> What to do
Every entry is to be returned exactly as it stands; the pictures are to be dropped.

> Provided entries
################
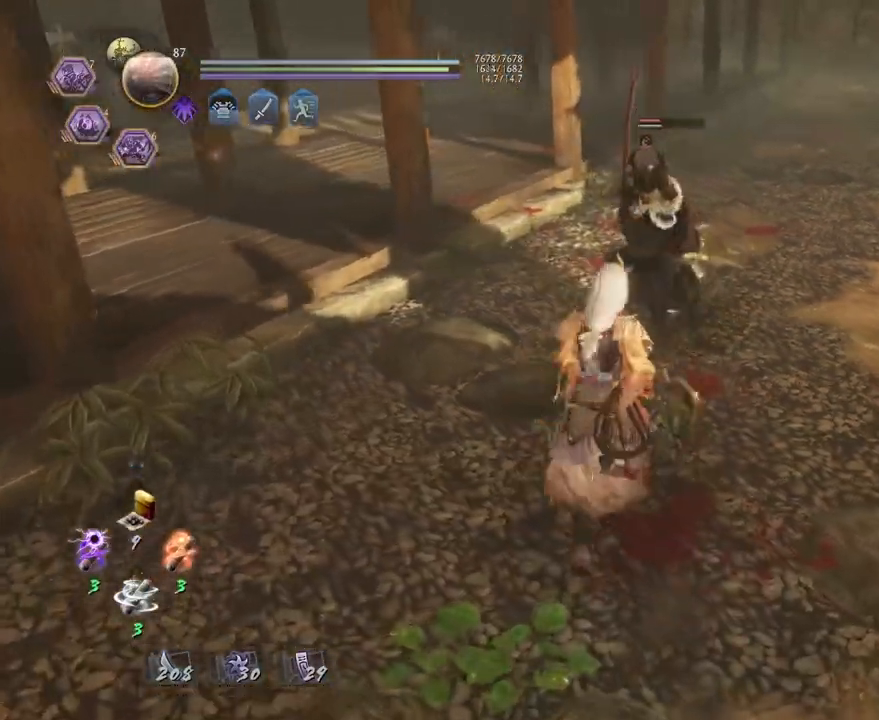
{"buttons": ["SQUARE", "R2"], "left_stick": "up", "right_stick": "center", "events": [[250, "R2", "down"], [300, "SQUARE", "down"]]}
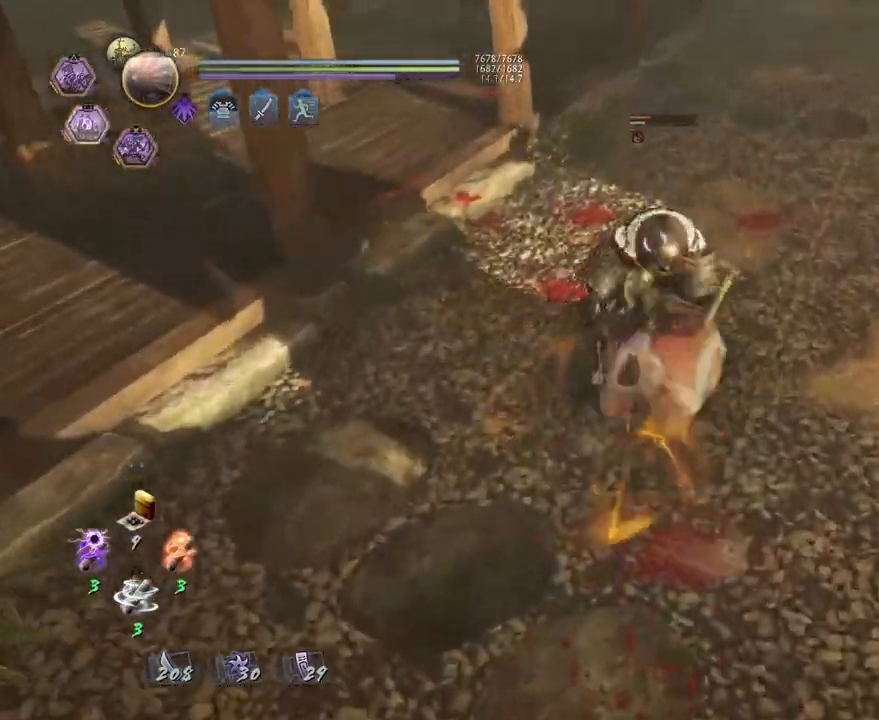
{"buttons": [], "left_stick": "center", "right_stick": "center", "events": [[150, "SQUARE", "up"], [183, "R2", "up"], [317, "left_stick", "right"], [500, "left_stick", "center"]]}
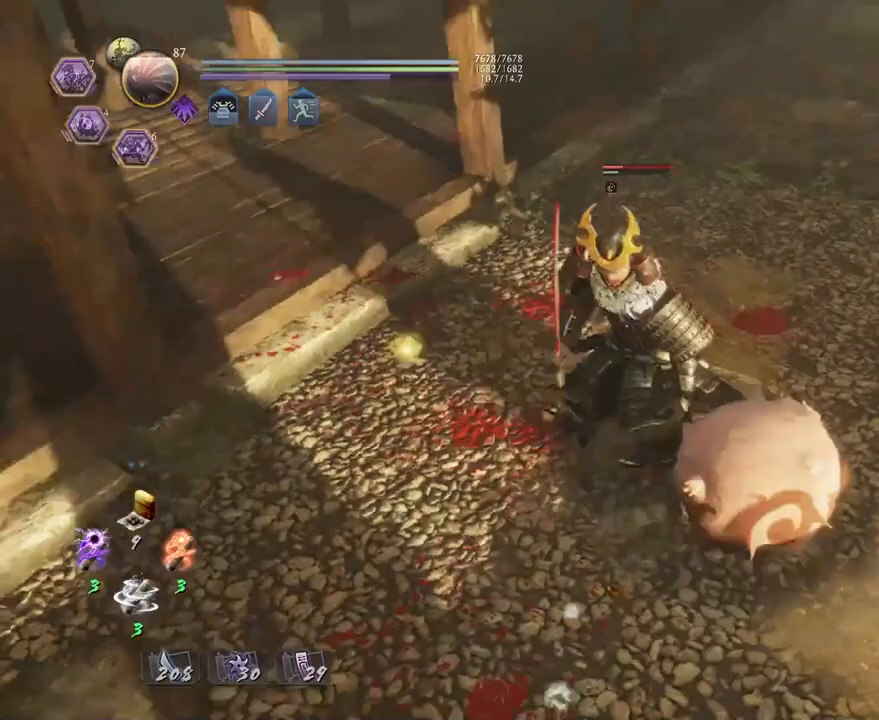
{"buttons": [], "left_stick": "down-right", "right_stick": "center", "events": [[200, "left_stick", "down-right"], [317, "R1", "down"], [383, "SQUARE", "down"], [500, "R1", "up"], [500, "SQUARE", "up"]]}
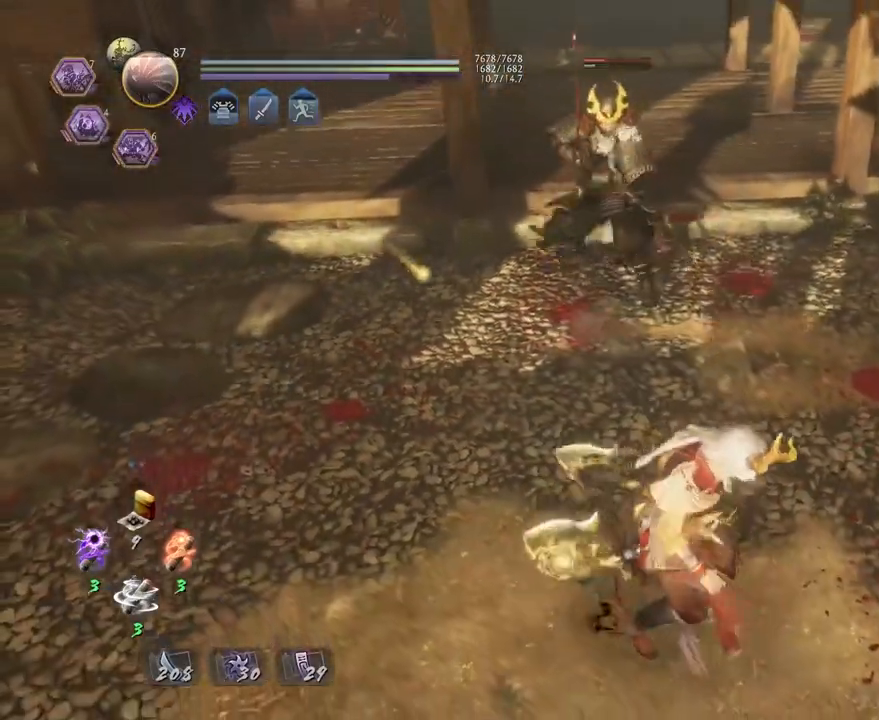
{"buttons": [], "left_stick": "up-right", "right_stick": "center", "events": [[250, "left_stick", "right"], [433, "left_stick", "up-right"]]}
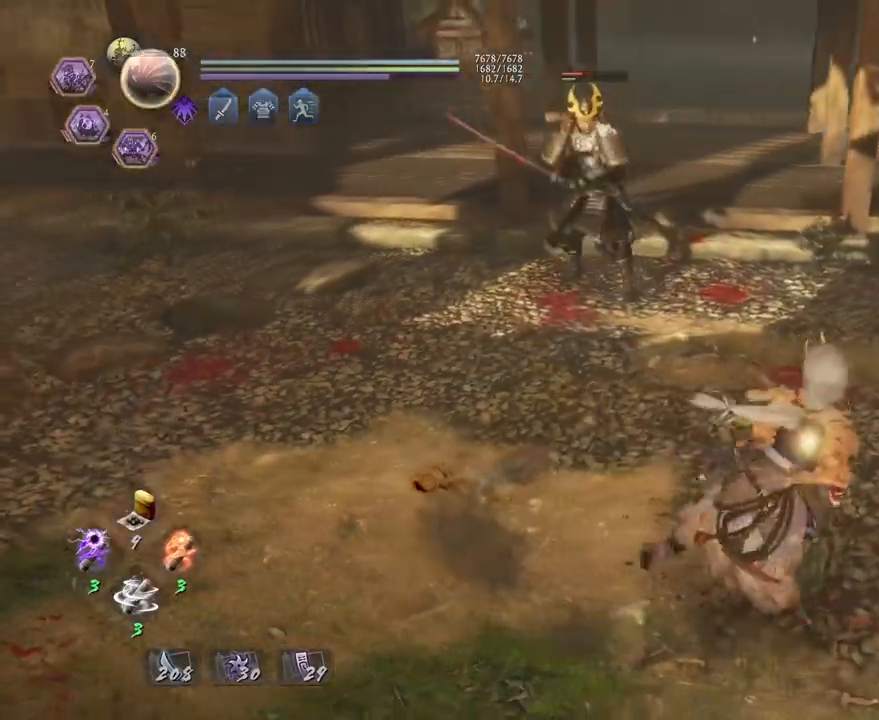
{"buttons": ["R2"], "left_stick": "up", "right_stick": "center", "events": [[67, "left_stick", "up"], [500, "R2", "down"]]}
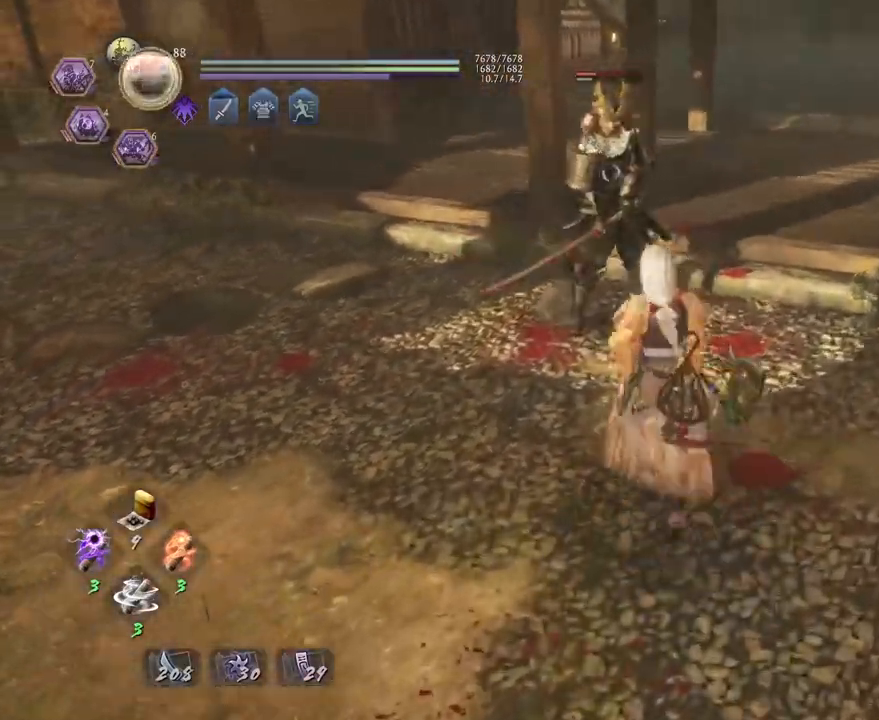
{"buttons": [], "left_stick": "down", "right_stick": "center", "events": [[50, "SQUARE", "down"], [317, "SQUARE", "up"], [333, "R2", "up"], [400, "left_stick", "center"], [467, "left_stick", "down"]]}
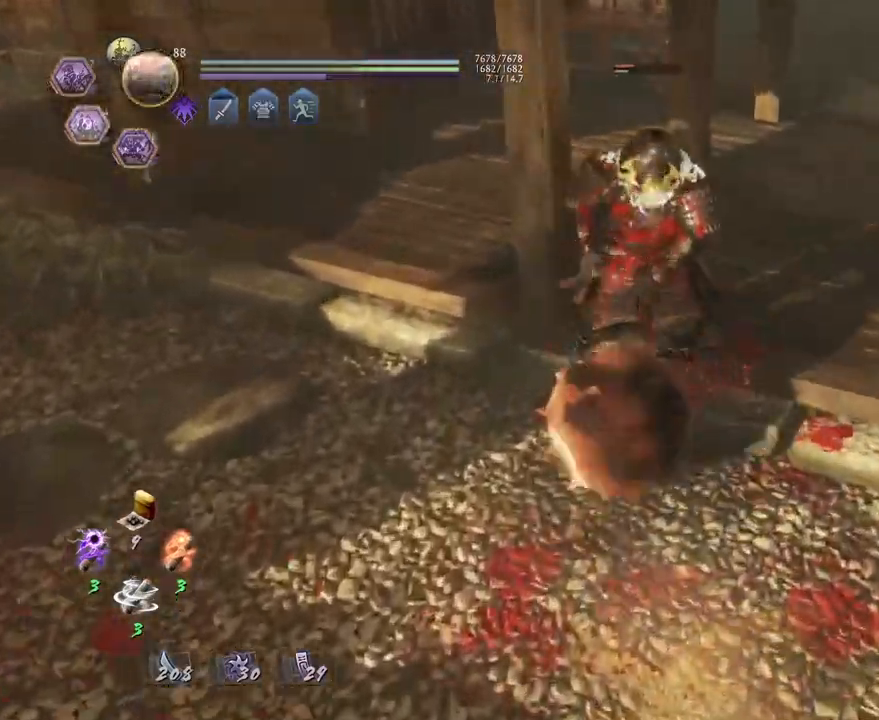
{"buttons": [], "left_stick": "down-right", "right_stick": "center", "events": [[50, "left_stick", "down-left"], [217, "left_stick", "down"], [383, "left_stick", "down-right"]]}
################
> Response area
{"buttons": ["SQUARE", "R2"], "left_stick": "up", "right_stick": "center", "events": [[250, "R2", "down"], [300, "SQUARE", "down"]]}
{"buttons": [], "left_stick": "center", "right_stick": "center", "events": [[150, "SQUARE", "up"], [183, "R2", "up"], [317, "left_stick", "right"], [500, "left_stick", "center"]]}
{"buttons": [], "left_stick": "down-right", "right_stick": "center", "events": [[200, "left_stick", "down-right"], [317, "R1", "down"], [383, "SQUARE", "down"], [500, "R1", "up"], [500, "SQUARE", "up"]]}
{"buttons": [], "left_stick": "up-right", "right_stick": "center", "events": [[250, "left_stick", "right"], [433, "left_stick", "up-right"]]}
{"buttons": ["R2"], "left_stick": "up", "right_stick": "center", "events": [[67, "left_stick", "up"], [500, "R2", "down"]]}
{"buttons": [], "left_stick": "down", "right_stick": "center", "events": [[50, "SQUARE", "down"], [317, "SQUARE", "up"], [333, "R2", "up"], [400, "left_stick", "center"], [467, "left_stick", "down"]]}
{"buttons": [], "left_stick": "down-right", "right_stick": "center", "events": [[50, "left_stick", "down-left"], [217, "left_stick", "down"], [383, "left_stick", "down-right"]]}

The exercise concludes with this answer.